Quoted text:
Train the model using a custom training loop.

epoch = 0;
iteration = 0;
while epoch < numEpochs && ~monitor.Stop
    epoch = epoch + 1;

    shuffle(mbq)

    while hasdata(mbq) && ~monitor.Stop
        iteration = iteration + 1;

        [X,T] = next(mbq);
        [loss,gradients] = dlfeval(@modelLoss,parameters,X,T);
        [parameters,trailingAvg,trailingAvgSq] = adamupdate(parameters,gradients, ...
            trailingAvg,trailingAvgSq,iteration);
        recordMetrics(monitor,iteration,Loss=loss);
        updateInfo(monitor,Epoch=(epoch+" of "+numEpochs));
        monitor.Progress = 100 * iteration/numIterations;
    end
end

Test Model

Test the model by evaluating the classification accuracy on the test data set.

load digitsDataTest
XTest = dlarray(XTest,"SSCB");
scoresTest = model(parameters,XTest);
YTest = scores2label(scoresTest,classNames);
acc = mean(labelsTest==YTest')

acc = 0.9882

References

Hu, Xiaobin, Peifeng Niu, Jianmei Wang, and Xinxin Zhang. “A Dynamic Rectified Linear Activation Units.” IEEE Access 7 (2019): 180409–16. https://doi.org/10.1109/ACCESS.2019.2959036.

Excerpted records:
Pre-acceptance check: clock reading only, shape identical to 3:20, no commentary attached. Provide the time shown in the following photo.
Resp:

* * *

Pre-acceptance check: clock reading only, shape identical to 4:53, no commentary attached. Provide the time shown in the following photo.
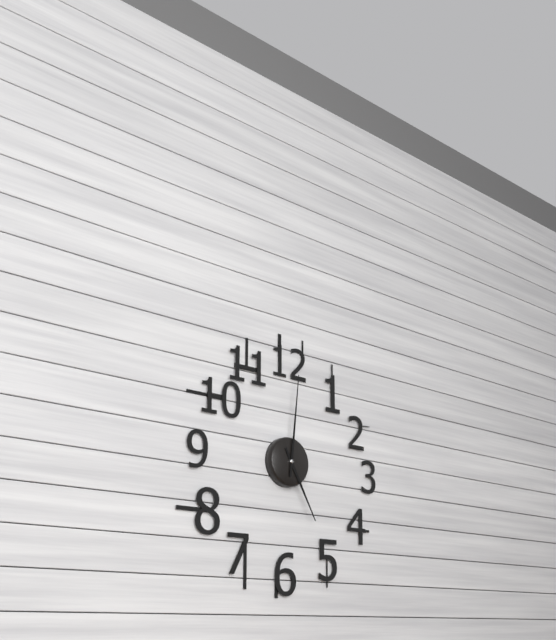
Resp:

Written problem 1: Return, verbatim, the part of the model training text that opens with the words containing "[X,T] = next(mbq);" and closes with "test data set.".
Written problem 2: Translate this sentence from the model training text into Spanish: "Test the model by evaluating the classification accuracy on the test data set."

Complete answer 1:
[X,T] = next(mbq);
        [loss,gradients] = dlfeval(@modelLoss,parameters,X,T);
        [parameters,trailingAvg,trailingAvgSq] = adamupdate(parameters,gradients, ...
            trailingAvg,trailingAvgSq,iteration);
        recordMetrics(monitor,iteration,Loss=loss);
        updateInfo(monitor,Epoch=(epoch+" of "+numEpochs));
        monitor.Progress = 100 * iteration/numIterations;
    end
end

Test Model

Test the model by evaluating the classification accuracy on the test data set.

Complete answer 2: Pruebe el modelo evaluando la precisión de clasificación en el conjunto de datos de prueba.